The thing that bothers me (particularly as a teacher) is the poetry of hip irony--it looks easy, and students tend to like it because they can write a poem like those people that kind of sounds similar, and therefore seems "successful." Unfortunately--and this is at the crux of the Hoagland article--such poems often lack any sort of duende.

I'm all about the duende.

As for my reading: I like Kim Addonizio's latest. the new Christopher Buckley WHITE SHIRT is interesting.

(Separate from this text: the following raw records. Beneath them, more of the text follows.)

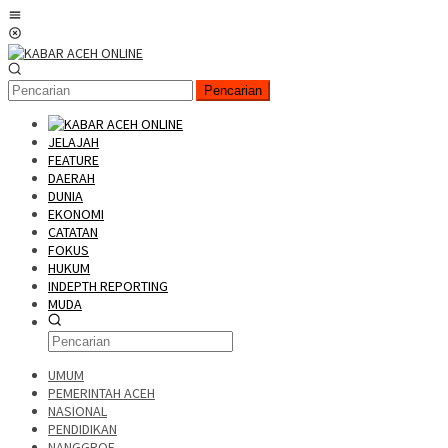
Pencarian
JELAJAH
FEATURE
DAERAH
DUNIA
EKONOMI
CATATAN
FOKUS
HUKUM
INDEPTH REPORTING
MUDA
UMUM
PEMERINTAH ACEH
NASIONAL
PENDIDIKAN
NANGGROE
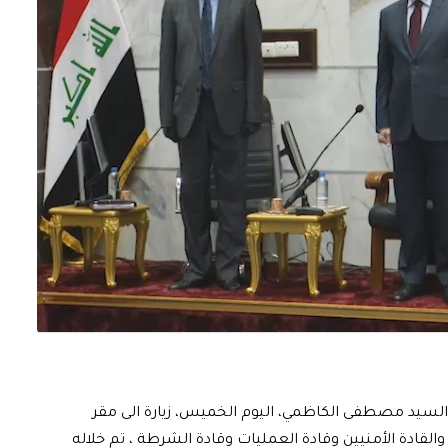
السيد مصطفى الكاظمي، اليوم الخميس، زيارة الى مقر
 والقادة الأمنيين وقادة العمليات وقادة الشرطة ، تم خلاله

I (of course) enjoyed Dennis Hinrichsen's latest RIP TOOTH. We just read Deborah Landau's THE LAST USABLE HOUR in my advanced class and my students are still shaking their heads at its loveliness.

I'm going on sabbatical in the Spring, and I've been pulling books from the shelves to re-read: Kinnell, Sexton, Crane, Rich, Levis, Lorca...


message 10: by Robert (new)

Robert | 5 comments Gerry, this sounds like a terrific list. I'm going to explore a few of these titles I haven't heard of. And I feel you about the duende. A poem's got to have some fire in its belly, no matter what it's doing on the page. And hopefully it singes me.


message 11: by Gerry (new)

Gerry LaFemina | 64 comments Mod
I just had an essay taken by the National Poetry Review on this idea I have about secrets and "character" in contemporary poetry and how the spirit of revelation is at the heart of lyricism--that whole idea of Frost's Nothing new for the writer, nothing new for the reader. I think this is part of where the duende lies.

We should put a small poetry book group up here....


message 12: by Robert (new)

Robert | 5 comments I look forward to your essay--that is a terrific idea about revelation. I'd be down for a book group...though I have a hard time keeping up with any of my own reading/writing during school (probably all the more reason to do it...)


message 13: by Gerry (new)

Gerry LaFemina | 64 comments Mod
Exactly! It would motivate me to get at least one book read regularly.... I would like to see a few more people in this group, too. Please pass the word on.